You know that feeling,when you’re doing something or you’re going somewhere and you can’t help but feel like you’re being watched? Imagine that – times a thousand. And one.
Sanjusangendo (Hall of 33 Pillars) is a part of the Tendai school of Buddhism, which is itself apart of Mahayana. The Hall itself is dedicated to Kannon, the goddess of mercy, and was commissioned by cloistered emperor Go-Shirakawa, but supported by Taira-no-Kiyomori. He was known as the first samurai to attain noble status and basically manipulated the Emperor to get promoted, turn said emperor’s son’s against him and showed nepotism by putting close relatives and allies in important government roles. He died in 1181 from a high fever, with legend saying his body was so hot that anyone attempting to get close to him would be burned. The Taira would be defeated in the Gempei War four years after his death, upsurped by the Minamoto clan.
The principal statue of Kannon sits in the centre of the hall, but most of the amazement comes from the 1000 statues flanking both her left and right. There are 500 statues either side of her, organised in ten rows of fifty, all identical despite being carved over a period of 100 years. The father-son team Unkei and Tankei were tasked with building the statues, along with the students of their school. Kannon’s seated image is confirmed to be a work of Unkei, and is considered one of his best (not bad considering he was an octogenarian at the time). The statues are carved of sacred cyprus wood, lacquered and were pieced together before being covered in gold leaf. All of them are Important National Treasures and Cultural Properties. 124 statues were made in the 12th century, and the remaining were carved after renovations, when the temple suffered a fire.
In front of the statues are 28 buddhist deities which can be linked to those in Hinduism, including Fuujin (wind) and Raijin (thunder). Most of these were carved in the Kamakura period, and are scarily realistic. These 28 are believed to guard Kannon and those who follow her. So don’t try anything funny – they are equipped with swords and death stares.

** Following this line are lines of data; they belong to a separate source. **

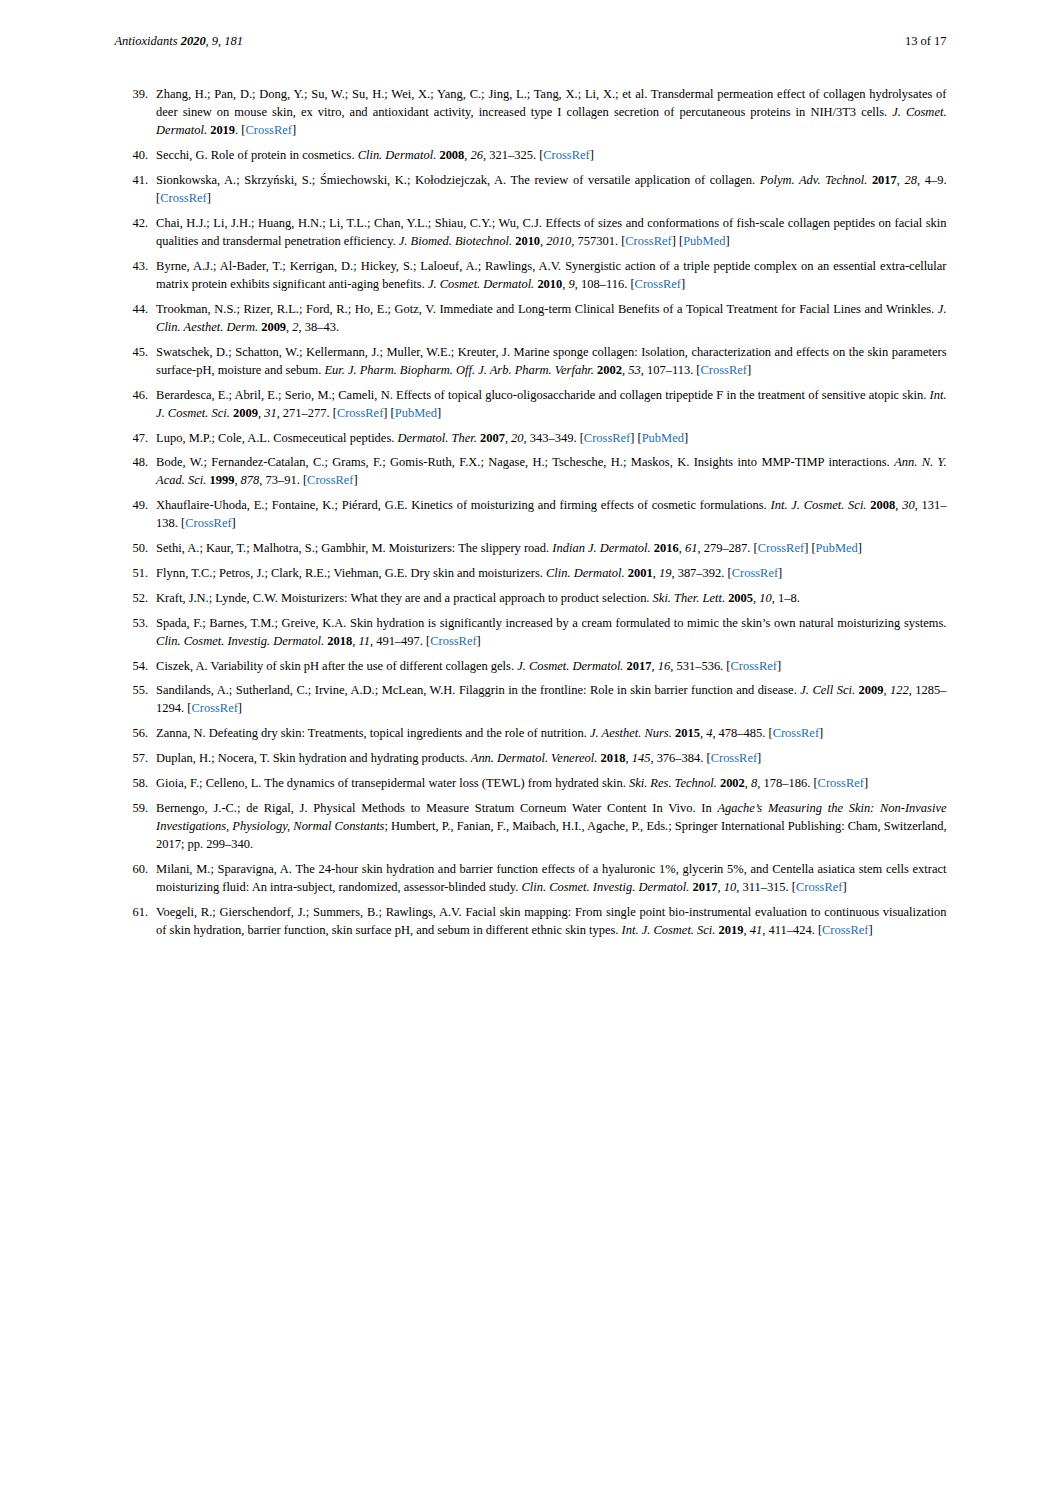Antioxidants 2020, 9, 181 13 of 17
39. Zhang, H.; Pan, D.; Dong, Y.; Su, W.; Su, H.; Wei, X.; Yang, C.; Jing, L.; Tang, X.; Li, X.; et al. Transdermal permeation effect of collagen hydrolysates of deer sinew on mouse skin, ex vitro, and antioxidant activity, increased type I collagen secretion of percutaneous proteins in NIH/3T3 cells. J. Cosmet. Dermatol. 2019. [CrossRef]
40. Secchi, G. Role of protein in cosmetics. Clin. Dermatol. 2008, 26, 321–325. [CrossRef]
41. Sionkowska, A.; Skrzyński, S.; Śmiechowski, K.; Kołodziejczak, A. The review of versatile application of collagen. Polym. Adv. Technol. 2017, 28, 4–9. [CrossRef]
42. Chai, H.J.; Li, J.H.; Huang, H.N.; Li, T.L.; Chan, Y.L.; Shiau, C.Y.; Wu, C.J. Effects of sizes and conformations of fish-scale collagen peptides on facial skin qualities and transdermal penetration efficiency. J. Biomed. Biotechnol. 2010, 2010, 757301. [CrossRef] [PubMed]
43. Byrne, A.J.; Al-Bader, T.; Kerrigan, D.; Hickey, S.; Laloeuf, A.; Rawlings, A.V. Synergistic action of a triple peptide complex on an essential extra-cellular matrix protein exhibits significant anti-aging benefits. J. Cosmet. Dermatol. 2010, 9, 108–116. [CrossRef]
44. Trookman, N.S.; Rizer, R.L.; Ford, R.; Ho, E.; Gotz, V. Immediate and Long-term Clinical Benefits of a Topical Treatment for Facial Lines and Wrinkles. J. Clin. Aesthet. Derm. 2009, 2, 38–43.
45. Swatschek, D.; Schatton, W.; Kellermann, J.; Muller, W.E.; Kreuter, J. Marine sponge collagen: Isolation, characterization and effects on the skin parameters surface-pH, moisture and sebum. Eur. J. Pharm. Biopharm. Off. J. Arb. Pharm. Verfahr. 2002, 53, 107–113. [CrossRef]
46. Berardesca, E.; Abril, E.; Serio, M.; Cameli, N. Effects of topical gluco-oligosaccharide and collagen tripeptide F in the treatment of sensitive atopic skin. Int. J. Cosmet. Sci. 2009, 31, 271–277. [CrossRef] [PubMed]
47. Lupo, M.P.; Cole, A.L. Cosmeceutical peptides. Dermatol. Ther. 2007, 20, 343–349. [CrossRef] [PubMed]
48. Bode, W.; Fernandez-Catalan, C.; Grams, F.; Gomis-Ruth, F.X.; Nagase, H.; Tschesche, H.; Maskos, K. Insights into MMP-TIMP interactions. Ann. N. Y. Acad. Sci. 1999, 878, 73–91. [CrossRef]
49. Xhauflaire-Uhoda, E.; Fontaine, K.; Piérard, G.E. Kinetics of moisturizing and firming effects of cosmetic formulations. Int. J. Cosmet. Sci. 2008, 30, 131–138. [CrossRef]
50. Sethi, A.; Kaur, T.; Malhotra, S.; Gambhir, M. Moisturizers: The slippery road. Indian J. Dermatol. 2016, 61, 279–287. [CrossRef] [PubMed]
51. Flynn, T.C.; Petros, J.; Clark, R.E.; Viehman, G.E. Dry skin and moisturizers. Clin. Dermatol. 2001, 19, 387–392. [CrossRef]
52. Kraft, J.N.; Lynde, C.W. Moisturizers: What they are and a practical approach to product selection. Ski. Ther. Lett. 2005, 10, 1–8.
53. Spada, F.; Barnes, T.M.; Greive, K.A. Skin hydration is significantly increased by a cream formulated to mimic the skin’s own natural moisturizing systems. Clin. Cosmet. Investig. Dermatol. 2018, 11, 491–497. [CrossRef]
54. Ciszek, A. Variability of skin pH after the use of different collagen gels. J. Cosmet. Dermatol. 2017, 16, 531–536. [CrossRef]
55. Sandilands, A.; Sutherland, C.; Irvine, A.D.; McLean, W.H. Filaggrin in the frontline: Role in skin barrier function and disease. J. Cell Sci. 2009, 122, 1285–1294. [CrossRef]
56. Zanna, N. Defeating dry skin: Treatments, topical ingredients and the role of nutrition. J. Aesthet. Nurs. 2015, 4, 478–485. [CrossRef]
57. Duplan, H.; Nocera, T. Skin hydration and hydrating products. Ann. Dermatol. Venereol. 2018, 145, 376–384. [CrossRef]
58. Gioia, F.; Celleno, L. The dynamics of transepidermal water loss (TEWL) from hydrated skin. Ski. Res. Technol. 2002, 8, 178–186. [CrossRef]
59. Bernengo, J.-C.; de Rigal, J. Physical Methods to Measure Stratum Corneum Water Content In Vivo. In Agache’s Measuring the Skin: Non-Invasive Investigations, Physiology, Normal Constants; Humbert, P., Fanian, F., Maibach, H.I., Agache, P., Eds.; Springer International Publishing: Cham, Switzerland, 2017; pp. 299–340.
60. Milani, M.; Sparavigna, A. The 24-hour skin hydration and barrier function effects of a hyaluronic 1%, glycerin 5%, and Centella asiatica stem cells extract moisturizing fluid: An intra-subject, randomized, assessor-blinded study. Clin. Cosmet. Investig. Dermatol. 2017, 10, 311–315. [CrossRef]
61. Voegeli, R.; Gierschendorf, J.; Summers, B.; Rawlings, A.V. Facial skin mapping: From single point bio-instrumental evaluation to continuous visualization of skin hydration, barrier function, skin surface pH, and sebum in different ethnic skin types. Int. J. Cosmet. Sci. 2019, 41, 411–424. [CrossRef]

Sanjusangendo is also famous for an archery compeition called Toshiya. In old times, archers would come to the temple to show off their archery prowess by shooting arrows down the length of the temple to hit the target. Some competitions went on for 24 hours, with hundreds of thousands of arrows being fired. Some of the pillars still have pock-marks in them. Toshi-ya is still held on Coming of Age Day, when young women dressed in their best hakama would participate.
Unfortunately photography is forbidden inside the hall, so I don’t have any images to share. But believe me when I say that the it’s worth a visit. Yes it’s crowded but the sheer amazement of all these statues in one place makes up for it.
Sanjusangendo is closest to Shichijo Station on the Keihan Line and directly across the road from the Kyoto National Museum.